◆ Extrait du document ◆
------------------------------------------------

Beaucoup se font l’idée que le destin parfait se construit exclusivement grâce à l’école. Le mythe de ‘’Akowé’’ a dû formater des esprits qui ne vivent que par la bureaucratie. Dame Eugénie Faïzoun, bardée de connaissances académiques et universitaires, a inversé les croyances et forcé l’admiration, en se hissant comme un modèle de piscicultrice au Bénin. Séduit, Educ’Action fait une incursion dans le monde de celle qui était prédestinée à une carrière de gestionnaire ou de comptable. Des chiffres à la pisciculture, sur les traces d’une femme exceptionnelle.
Elle n’impressionne guère par sa forme. Souvent calme, dame Eugénie Faïzoun, aujourd’hui âgée de 55ans, a réussi à construire son avenir dans la pisciculture malgré son diplôme du Brevet de technicien supérieur (Bts) en Gestion-comptabilité obtenu en Côte d’Ivoire. A l’époque, personne ne lui pronostiquait un métier de piscicultrice. Comme beaucoup de jeunes de son temps, on la voyait plus apte au bureau, dans les chiffres. Mais le coup du destin en a décidé autrement. Usant de ses potentiels, elle est arrivée à se faire une étoffe remarquable de femme battante, un modèle de piscicultrice au Bénin. Pour elle, l’agro-pisciculture est d’abord une passion avant de devenir un ‘’business’’. « Depuis mon enfance, j’aime planter les légumes, j’élevais les poules de la basse-cour. Donc, c’est déjà une passion dès la base. Mais quand j’ai obtenu mon Baccalauréat, puis après mon diplôme de Brevet de technicien supérieur (Bts) en Gestion-comptabilité en Côte d’Ivoire, j’ai commencé à traîner comme tout jeune diplômé sans emploi ; mon mari à l’époque architecte ne voulait pas aussi que j’entreprenne. Mais j’ai fini par obtenir ce que je voulais à savoir la professionnalisation de ma passion d’enfance. C’est ainsi qu’en 1995, j’ai entrepris la création d’un complexe agro-piscicole à Zinvié sans vraiment penser au volet pisciculture », a-t-elle témoigné.

------------------------------------------------

◆ Entrées à traiter ◆
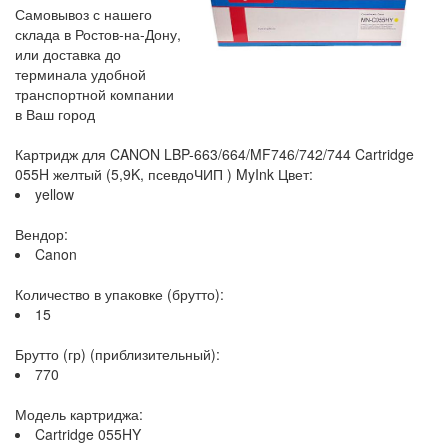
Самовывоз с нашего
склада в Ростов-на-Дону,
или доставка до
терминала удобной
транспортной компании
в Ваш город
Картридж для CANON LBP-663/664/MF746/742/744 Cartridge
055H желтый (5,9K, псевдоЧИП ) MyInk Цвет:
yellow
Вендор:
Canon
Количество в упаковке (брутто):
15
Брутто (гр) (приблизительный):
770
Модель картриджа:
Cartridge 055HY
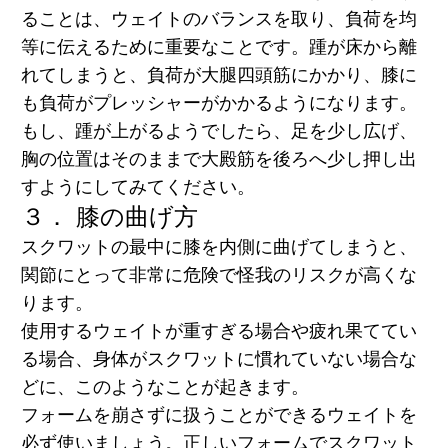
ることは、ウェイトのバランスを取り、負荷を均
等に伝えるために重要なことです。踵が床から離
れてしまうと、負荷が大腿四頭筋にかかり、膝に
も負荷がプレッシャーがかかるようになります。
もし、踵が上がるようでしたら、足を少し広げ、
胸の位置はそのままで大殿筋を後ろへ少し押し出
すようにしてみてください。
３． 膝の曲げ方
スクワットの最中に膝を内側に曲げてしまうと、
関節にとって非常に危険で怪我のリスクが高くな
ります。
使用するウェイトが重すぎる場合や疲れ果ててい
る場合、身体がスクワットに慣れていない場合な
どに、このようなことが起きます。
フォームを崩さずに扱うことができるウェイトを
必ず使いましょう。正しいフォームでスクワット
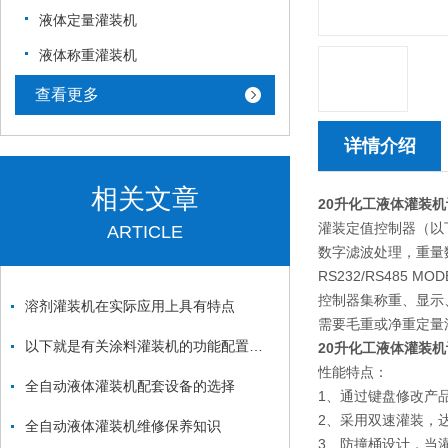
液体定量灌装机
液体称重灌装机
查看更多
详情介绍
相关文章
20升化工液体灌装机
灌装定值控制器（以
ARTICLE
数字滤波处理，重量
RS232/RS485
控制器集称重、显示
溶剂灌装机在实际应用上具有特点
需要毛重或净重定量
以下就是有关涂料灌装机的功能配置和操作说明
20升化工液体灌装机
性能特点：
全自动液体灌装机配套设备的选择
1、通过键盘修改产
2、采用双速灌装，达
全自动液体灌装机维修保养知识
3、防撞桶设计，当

------------------------------------------------

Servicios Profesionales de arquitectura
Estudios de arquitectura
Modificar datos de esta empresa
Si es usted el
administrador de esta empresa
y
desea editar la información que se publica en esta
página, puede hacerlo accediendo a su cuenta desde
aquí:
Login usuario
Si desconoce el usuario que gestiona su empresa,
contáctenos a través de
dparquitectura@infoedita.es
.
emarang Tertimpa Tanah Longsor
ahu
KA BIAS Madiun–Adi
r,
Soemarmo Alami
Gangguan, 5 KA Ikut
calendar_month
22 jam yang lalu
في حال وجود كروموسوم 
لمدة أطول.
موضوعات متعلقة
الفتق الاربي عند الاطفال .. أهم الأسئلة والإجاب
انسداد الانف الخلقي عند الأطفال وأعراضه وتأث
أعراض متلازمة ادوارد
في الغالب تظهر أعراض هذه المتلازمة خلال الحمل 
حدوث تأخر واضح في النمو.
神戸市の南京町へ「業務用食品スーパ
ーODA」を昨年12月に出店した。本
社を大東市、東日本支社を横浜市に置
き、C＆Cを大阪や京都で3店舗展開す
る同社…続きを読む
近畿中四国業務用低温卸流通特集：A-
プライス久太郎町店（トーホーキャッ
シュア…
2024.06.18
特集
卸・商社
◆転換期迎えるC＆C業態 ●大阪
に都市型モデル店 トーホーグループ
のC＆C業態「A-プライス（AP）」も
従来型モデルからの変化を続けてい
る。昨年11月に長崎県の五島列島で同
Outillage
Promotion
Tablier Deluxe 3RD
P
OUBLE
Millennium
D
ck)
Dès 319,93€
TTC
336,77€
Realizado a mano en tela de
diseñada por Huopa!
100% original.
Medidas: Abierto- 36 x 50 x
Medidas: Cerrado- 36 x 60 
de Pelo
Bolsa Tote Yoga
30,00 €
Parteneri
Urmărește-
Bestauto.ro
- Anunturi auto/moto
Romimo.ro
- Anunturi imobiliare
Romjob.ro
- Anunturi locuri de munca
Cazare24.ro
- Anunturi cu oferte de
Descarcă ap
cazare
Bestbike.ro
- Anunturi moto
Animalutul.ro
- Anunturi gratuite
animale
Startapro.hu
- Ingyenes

------------------------------------------------

◆ Exercices ◆
A. Recopiez fidèlement, parmi les entrées, tout ce qui va de la ligne contenant « Самовывоз с нашего » jusqu'à la ligne contenant « Cartridge 055HY », ces deux lignes comprises.
B. Rédigez la suite du portrait de la piscicultrice Eugénie Faïzoun à partir de l'endroit où il s'arrête.

◆ Réponses par exercice ◆
A.
Самовывоз с нашего
склада в Ростов-на-Дону,
или доставка до
терминала удобной
транспортной компании
в Ваш город
Картридж для CANON LBP-663/664/MF746/742/744 Cartridge
055H желтый (5,9K, псевдоЧИП ) MyInk Цвет:
yellow
Вендор:
Canon
Количество в упаковке (брутто):
15
Брутто (гр) (приблизительный):
770
Модель картриджа:
Cartridge 055HY

B.
Du Complexe…
Le complexe agro-piscicole, construit en retrait du village de Zinvié, à environ 40 kilomètres au nord-est de Cotonou, la capitale économique, est un centre d’exploitation unique. Il comporte plusieurs zones d’activités tels que l’agriculture, l’élevage, la pisciculture, et le maraîchage. «Zinvié n’est pas très loin de Cotonou. En y installant le complexe, c’est parce que je visais les marchés de Cotonou et d’Abomey-Calavi. La terre est aussi propice pour la culture maraichère, l’élevage et la pisciculture », a répondu la quinquagénaire, justifiant le choix de cette localité du Bénin pour abriter le centre. Ce complexe qui porte les prénoms de sa première fille défunte « Johan Estève » occupe une grande place dans la vie de dame Eugénie qui, pour rien au monde, ne pense s’en séparer. « Depuis 1995 que j’ai démarré ce projet, je m’y suis totalement investie et continue d’y consacrer la grande partie de ma vie », lâche-t-elle, le regard tourné vers deux de ses employés qui faisaient le couplage des poissons tilapias, ce lundi du mois de février. Sur le site de plus de 4 hectares, le volume du travail est important. Les sept employés permanents engagés par cette promotrice douée en chiffres, doivent s’assurer au quotidien que les différentes espèces (poules pondeuses, moutons, chèvres, lapins, canards, poissons, etc.) ne manquent pas d’engrais bio et ne souffrent de rien. « Le travail sur ce site est énorme et difficile ; il nécessite de notre part la prudence, la vigilance et beaucoup de soins. La petite erreur peut conduire à la perte de plusieurs têtes de bovins, ovins et même de poissons. Quand on commence notre journée le matin, c’est le soir qui nous rattrape », a témoigné Grégoire Kouffèkan, 40ans, l’un des employés du site, renseignant ainsi sur l’immensité du travail à abattre au quotidien.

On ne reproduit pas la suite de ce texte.